**Data section**
Segment Open
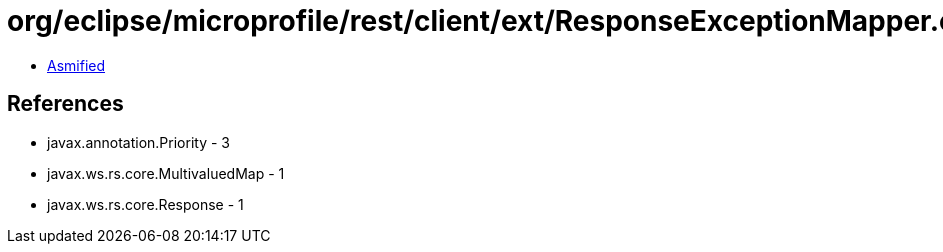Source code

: = org/eclipse/microprofile/rest/client/ext/ResponseExceptionMapper.class

 - link:ResponseExceptionMapper-asmified.java[Asmified]

== References

 - javax.annotation.Priority - 3
 - javax.ws.rs.core.MultivaluedMap - 1
 - javax.ws.rs.core.Response - 1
Segment Closed
**Action item**
Leaving the pictures out, print every line of the listing exactly.

**Solution to the exercise**
Source code

: = org/eclipse/microprofile/rest/client/ext/ResponseExceptionMapper.class

 - link:ResponseExceptionMapper-asmified.java[Asmified]

== References

 - javax.annotation.Priority - 3
 - javax.ws.rs.core.MultivaluedMap - 1
 - javax.ws.rs.core.Response - 1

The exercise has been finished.